All we have to do is look at the history of our tax code to see that the opposite is true. Higher taxes on the rich will do more to create businesses and jobs than giving the wealthy a free ride.
When Eisenhower took office in 1953, the tax bracket for those earning $400,000 or more was 92%, and the rate for that select group of taxpayers remained above 90% until 1964, when it was lowered to 77%. If a 40% tax bracket is going to suck all new investments out of the economy, as we are told, how did we ever survive a 90% bracket on the rich? And how can it be that the 1950s saw the largest expansion of our economy in history when the economic movers and shakers were so shackled by high taxes?
Surprise! Surprise! We weren’t as dumb in the ancient 50s as Happy Days would have you believe.
The purpose of the 90% tax bracket was never to rob the super wealthy blind, but to help the likes of Joe Kennedy figure out how best to spend their windfall. Built-in to the tax codes were incentives to help the wealthy taxpayer spend money in civic minded ways that benefited all U.S. citizens.
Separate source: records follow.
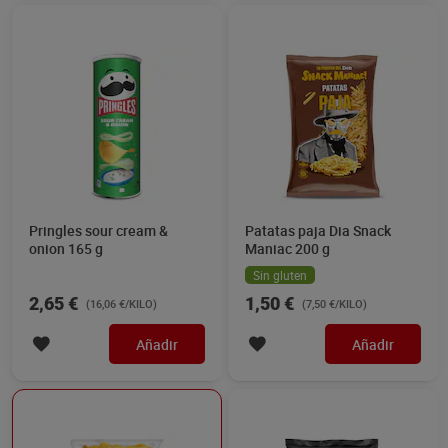
Pringles sour cream &
Patatas paja Dia Snack
onion 165 g
Maniac 200 g
Sin gluten
2,65 €
1,50 €
(16,06 €/KILO)
(7,50 €/KILO)
Añadir
Añadir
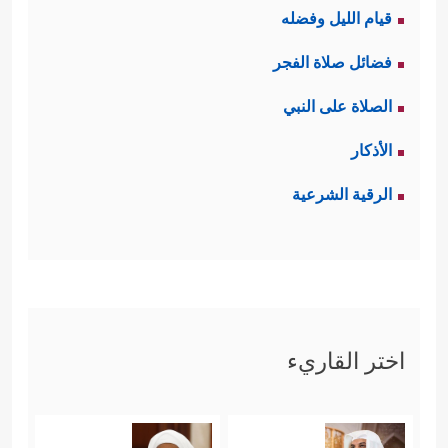
قيام الليل وفضله
فضائل صلاة الفجر
الصلاة على النبي
الأذكار
الرقية الشرعية
اختر القاريء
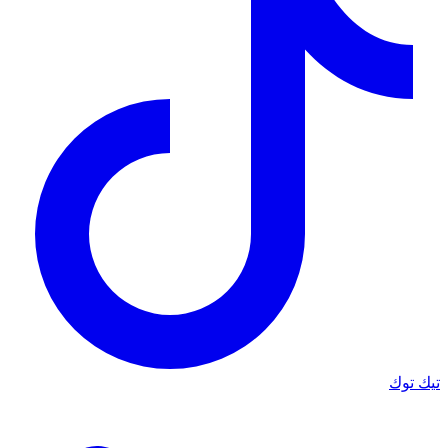
تيك توك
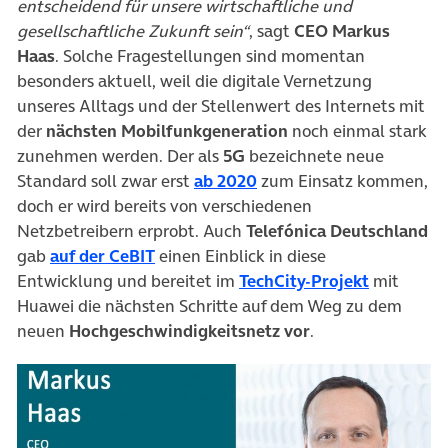
entscheidend für unsere wirtschaftliche und
gesellschaftliche Zukunft sein“
, sagt
CEO Markus
Haas
. Solche Fragestellungen sind momentan
besonders aktuell, weil die digitale Vernetzung
unseres Alltags und der Stellenwert des Internets mit
der
nächsten Mobilfunkgeneration
noch einmal stark
zunehmen werden. Der als
5G
bezeichnete neue
(öffnet in neuem Tab)
Standard soll zwar erst
ab 2020
zum Einsatz kommen,
doch er wird bereits von verschiedenen
Netzbetreibern erprobt. Auch
Telefónica Deutschland
(öffnet in neuem Tab)
gab
auf der CeBIT
einen Einblick in diese
(öffnet in
Entwicklung und bereitet im
TechCity-Projekt
mit
Huawei die nächsten Schritte auf dem Weg zu dem
neuen
Hochgeschwindigkeitsnetz vor
.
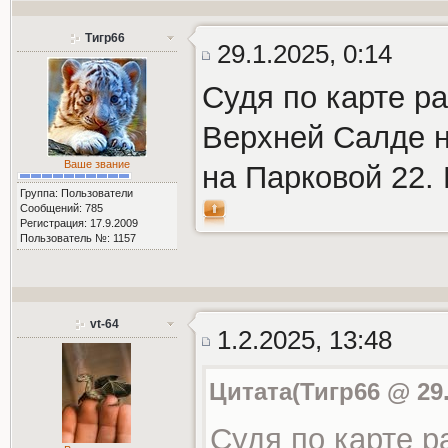
Тигр66
29.1.2025, 0:14
Судя по карте р
Верхней Салде н
Ваше звание
на Парковой 22.
Группа: Пользователи
Сообщений: 785
Регистрация: 17.9.2009
Пользователь №: 1157
vt-64
1.2.2025, 13:48
Цитата(Тигр66 @ 29.
Судя по карте 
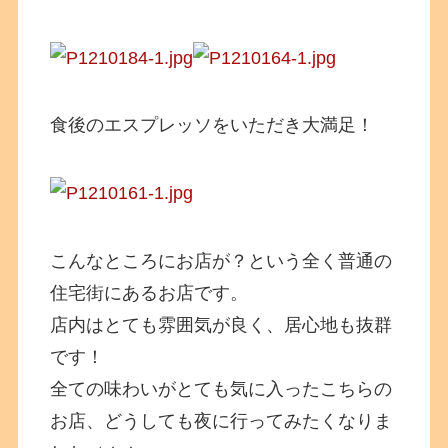
食後のエスプレッソをいただき大満足！
こんなところにお店が？という全く普通の
住宅街にあるお店です。
店内はとても雰囲気が良く、居心地も抜群
です！
全ての味わいがとても気に入ったこちらの
お店、どうしても夜に行ってみたくなりま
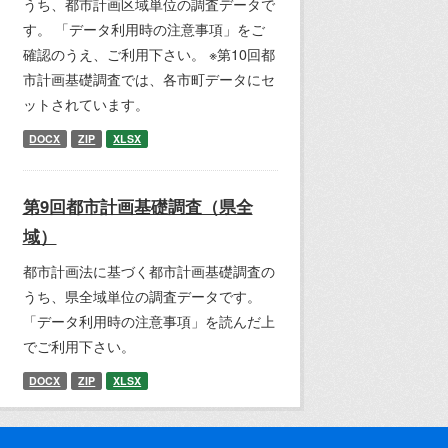
うち、都市計画区域単位の調査データで
す。 「データ利用時の注意事項」をご
確認のうえ、ご利用下さい。 ※第10回都
市計画基礎調査では、各市町データにセ
ットされています。
DOCX
ZIP
XLSX
第9回都市計画基礎調査（県全
域）
都市計画法に基づく都市計画基礎調査の
うち、県全域単位の調査データです。
「データ利用時の注意事項」を読んだ上
でご利用下さい。
DOCX
ZIP
XLSX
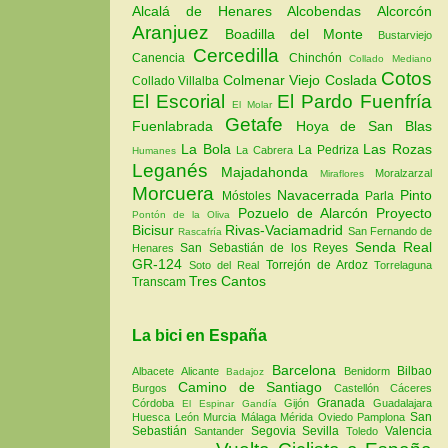
Alcalá de Henares
Alcobendas
Alcorcón
Aranjuez
Boadilla del Monte
Bustarviejo
Cercedilla
Canencia
Chinchón
Collado Mediano
Cotos
Colmenar Viejo
Coslada
Collado Villalba
El Escorial
El Pardo
Fuenfría
El Molar
Getafe
Fuenlabrada
Hoya de San Blas
La Bola
Las Rozas
La Pedriza
La Cabrera
Humanes
Leganés
Majadahonda
Moralzarzal
Miraflores
Morcuera
Navacerrada
Pinto
Móstoles
Parla
Pozuelo de Alarcón
Proyecto
Pontón de la Oliva
Bicisur
Rivas-Vaciamadrid
San Fernando de
Rascafría
Senda Real
San Sebastián de los Reyes
Henares
GR-124
Torrejón de Ardoz
Soto del Real
Torrelaguna
Tres Cantos
Transcam
La bici en España
Barcelona
Bilbao
Albacete
Alicante
Benidorm
Badajoz
Camino de Santiago
Burgos
Castellón
Cáceres
Granada
Córdoba
Gijón
Guadalajara
El Espinar
Gandía
San
Huesca
León
Murcia
Málaga
Mérida
Oviedo
Pamplona
Sebastián
Segovia
Sevilla
Valencia
Santander
Toledo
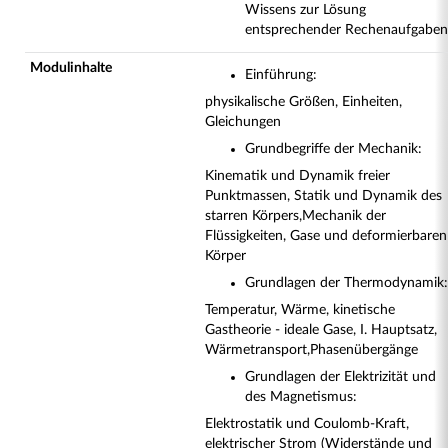
Wissens zur Lösung
entsprechender Rechenaufgaben
Modulinhalte
Einführung:
physikalische Größen, Einheiten,
Gleichungen
Grundbegriffe der Mechanik:
Kinematik und Dynamik freier
Punktmassen, Statik und Dynamik des
starren Körpers,
Mechanik der
Flüssigkeiten, Gase und deformierbaren
Körper
Grundlagen der Thermodynamik:
Temperatur, Wärme, kinetische
Gastheorie - ideale Gase, I. Hauptsatz,
Wärmetransport,
Phasenübergänge
Grundlagen der Elektrizität und
des Magnetismus:
Elektrostatik und Coulomb-Kraft,
elektrischer Strom (Widerstände und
Invest in a factory that will employ the working class, we’ll drop your tax rate. Create an endowment that will help the poor get a college education, we’ll drop your tax rate.
This worked remarkably well. Not only did the rich invest in the U.S. economy and engage in philanthropy, they ended up being proud of their contributions. During the 50s and 60s it wasn’t very common to hear the wealthy complain about high taxes. Just the opposite, in fact. I remember often hearing rich WASP types proclaim how proud they were to pay their taxes and otherwise use their wealth for the betterment of the country (not to say that rich folks back then were angels – they were not).
Obama’s $250,000 ceiling is much too low for such a program to work. I’d say, set a tax rate of 70% for everyone who earns over $1 million, and let them get the rate down to 40% through carefully thought-out incentives meant to put our country back to work.
It’s time for the wealthy to again pay for their privilege.